Geçtiğimiz hafta, birlikte yaşadığım köpeğimle yürüyüşe çıktığımda Bitran’ın evinin önünden geçerken bir ayrıntı dikkatimi çekti: Bina girişindeki tabelanın üzeri karalanmıştı. Tabelada, “Doktor V.M. Bitran: Birinci Sınıf Dahiliye Mütehassısı” yazıyordu. Ancak artık bu yazıyı okumak imkânsız. Aklıma gelen ilk ihtimal, ne yazık ki, bunun antisemit bir müdahale olabileceğiydi. Çünkü evin tavanlarından birinde Davud Yıldızı işlemesi bulunuyor ve 7 Ekim 2023’te başlayan Filistin-İsrail Savaşı sonrasında dünyanın pek çok yerinde olduğu gibi Türkiye’de de antisemit saldırılar artmış durumda.

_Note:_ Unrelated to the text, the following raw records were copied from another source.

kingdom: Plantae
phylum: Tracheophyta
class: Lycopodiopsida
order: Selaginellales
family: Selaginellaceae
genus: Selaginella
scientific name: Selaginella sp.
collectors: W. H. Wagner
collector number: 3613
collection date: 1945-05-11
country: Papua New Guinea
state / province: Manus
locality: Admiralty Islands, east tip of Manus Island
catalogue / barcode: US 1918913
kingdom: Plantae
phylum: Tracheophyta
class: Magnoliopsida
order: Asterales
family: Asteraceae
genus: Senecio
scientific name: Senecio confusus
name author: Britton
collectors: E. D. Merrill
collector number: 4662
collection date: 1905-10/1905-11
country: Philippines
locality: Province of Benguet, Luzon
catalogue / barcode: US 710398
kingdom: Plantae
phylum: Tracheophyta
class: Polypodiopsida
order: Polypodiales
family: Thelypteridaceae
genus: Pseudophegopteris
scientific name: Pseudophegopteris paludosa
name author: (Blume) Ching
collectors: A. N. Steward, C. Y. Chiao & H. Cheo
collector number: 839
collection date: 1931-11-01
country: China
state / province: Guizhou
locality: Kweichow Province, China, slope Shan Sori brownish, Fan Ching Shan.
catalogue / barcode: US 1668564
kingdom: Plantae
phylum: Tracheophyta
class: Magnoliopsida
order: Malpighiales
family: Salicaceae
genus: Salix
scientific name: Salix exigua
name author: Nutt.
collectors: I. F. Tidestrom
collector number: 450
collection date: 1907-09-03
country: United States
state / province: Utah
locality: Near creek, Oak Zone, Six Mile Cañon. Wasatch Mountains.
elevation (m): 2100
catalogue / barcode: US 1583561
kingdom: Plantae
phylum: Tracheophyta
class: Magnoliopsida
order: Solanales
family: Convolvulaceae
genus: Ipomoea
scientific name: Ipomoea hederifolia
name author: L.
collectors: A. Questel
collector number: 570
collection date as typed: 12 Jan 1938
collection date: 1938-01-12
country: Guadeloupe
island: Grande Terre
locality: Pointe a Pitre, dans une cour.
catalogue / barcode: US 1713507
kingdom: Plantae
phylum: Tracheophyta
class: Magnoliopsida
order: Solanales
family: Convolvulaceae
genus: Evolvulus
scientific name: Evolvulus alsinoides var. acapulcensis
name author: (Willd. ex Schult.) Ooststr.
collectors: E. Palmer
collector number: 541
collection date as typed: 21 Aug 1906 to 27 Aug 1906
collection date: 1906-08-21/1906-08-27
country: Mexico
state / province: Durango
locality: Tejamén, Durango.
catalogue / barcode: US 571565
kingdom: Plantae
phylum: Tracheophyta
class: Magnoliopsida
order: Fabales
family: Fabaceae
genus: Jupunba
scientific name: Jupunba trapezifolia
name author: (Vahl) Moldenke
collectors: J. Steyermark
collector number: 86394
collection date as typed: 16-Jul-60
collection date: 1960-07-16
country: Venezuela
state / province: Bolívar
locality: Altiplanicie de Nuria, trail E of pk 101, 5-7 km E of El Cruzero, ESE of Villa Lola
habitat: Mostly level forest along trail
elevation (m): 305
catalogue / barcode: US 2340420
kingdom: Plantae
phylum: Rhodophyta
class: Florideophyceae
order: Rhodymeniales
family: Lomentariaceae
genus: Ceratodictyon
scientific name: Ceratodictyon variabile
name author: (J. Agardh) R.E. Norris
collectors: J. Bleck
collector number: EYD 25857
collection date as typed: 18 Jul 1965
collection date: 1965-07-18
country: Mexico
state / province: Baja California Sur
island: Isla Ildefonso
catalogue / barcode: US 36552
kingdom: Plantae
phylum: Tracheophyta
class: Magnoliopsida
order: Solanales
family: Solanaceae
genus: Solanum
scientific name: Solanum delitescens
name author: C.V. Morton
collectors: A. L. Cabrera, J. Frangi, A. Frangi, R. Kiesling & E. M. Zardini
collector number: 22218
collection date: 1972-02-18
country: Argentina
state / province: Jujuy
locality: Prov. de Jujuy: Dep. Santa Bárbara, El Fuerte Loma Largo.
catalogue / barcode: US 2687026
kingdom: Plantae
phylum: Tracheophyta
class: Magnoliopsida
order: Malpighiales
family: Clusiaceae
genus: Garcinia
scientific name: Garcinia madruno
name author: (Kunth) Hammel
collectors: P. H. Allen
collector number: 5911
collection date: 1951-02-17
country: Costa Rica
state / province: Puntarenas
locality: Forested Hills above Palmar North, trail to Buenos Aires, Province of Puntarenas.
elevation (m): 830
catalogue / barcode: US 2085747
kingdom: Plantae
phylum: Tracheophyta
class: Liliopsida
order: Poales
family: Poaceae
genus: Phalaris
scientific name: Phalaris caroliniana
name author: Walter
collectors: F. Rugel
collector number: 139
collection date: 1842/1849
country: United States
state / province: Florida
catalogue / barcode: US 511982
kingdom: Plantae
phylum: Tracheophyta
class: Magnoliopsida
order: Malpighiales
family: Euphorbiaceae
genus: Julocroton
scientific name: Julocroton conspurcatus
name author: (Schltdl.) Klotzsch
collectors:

Ancak bu ihtimali doğrulamadan başka olasılıkları da göz önünde bulundurmak gerekiyordu. Öncelikle mahallenin muhtarına danıştım; fakat konu hakkında bilgisi olmadığını söyledi. Ardından Kadıköy Belediyesi’ne başvurdum. Belediye, binanın tarihi eser statüsünde olmadığını ve kentsel dönüşüm kapsamında da hakkında herhangi bir karar alınmadığını belirtti. Yani resmi kayıtlara göre bina hakkında herhangi bir işlem yok.
Mahallede konuştuğum bazı esnaflar -çoğu 40-50 yaşlarında- Dr. Bitran’ı doğrudan tanımasalar da, annelerinin ya da babalarının doktoru olduğu için ondan haberdardı. Bitran’ın hastalarına karşı şefkatli ve dikkatli bir doktor olduğunu anlatan mahalle sakinleri, onun Yeldeğirmeni’nde saygıyla anılan isimlerden biri olduğunu söyledi. Esnaflardan biri ise iki yıl önce, yıllardır kapalı duran eve hırsız girdiğini ve içeride bulunan gümüş eşyaları çaldığını aktardı. Olayın ardından bina yine kaderine terk edilmiş. Bu hafta da evin kapısına İGDAŞ tarafından bir “Ziyaret Bildirimi” notu bırakıldığını gördüm.
Esnafın verdiği bilgilere göre, Bitran’ın damatları zaman zaman mahalleye uğruyormuş. Ancak kimse iletişim bilgilerine sahip değil. Yani evin geleceği hakkında sorulacak soruların muhatapları belirsiz. Belki de bu, sadece ailenin aldığı bir karar. Bu nedenle, belki de bu yazı, evin akıbetini anlamamıza yardımcı olabilir.
Dr. Viktor Bitran’ın anısı, silinmeye yüz tutmuş tabelası ve kaderine terk edilmiş eviyle unutulmaya mı bırakılacak, yoksa bu mirasa sahip mi çıkılacak?
Kaynaklar
- Arif Atılgan. Masal Gibiydi Yeldeğirmeni. K-İletişim Yayınları.
- "Kadıköy Yeldeğirmeni’nden Yahudiler Geçti, Geriye Anıları Kaldı." Şalom Gazetesi.
- "Torununun Gözüyle Yeldeğirmeni’nin Efsane Doktoru Viktor Bitran." Kadıköy Life.
- "Yeldeğirmeni’nden Yahudiler Geçti, Anıları Kaldı." Gazete Kadıköy.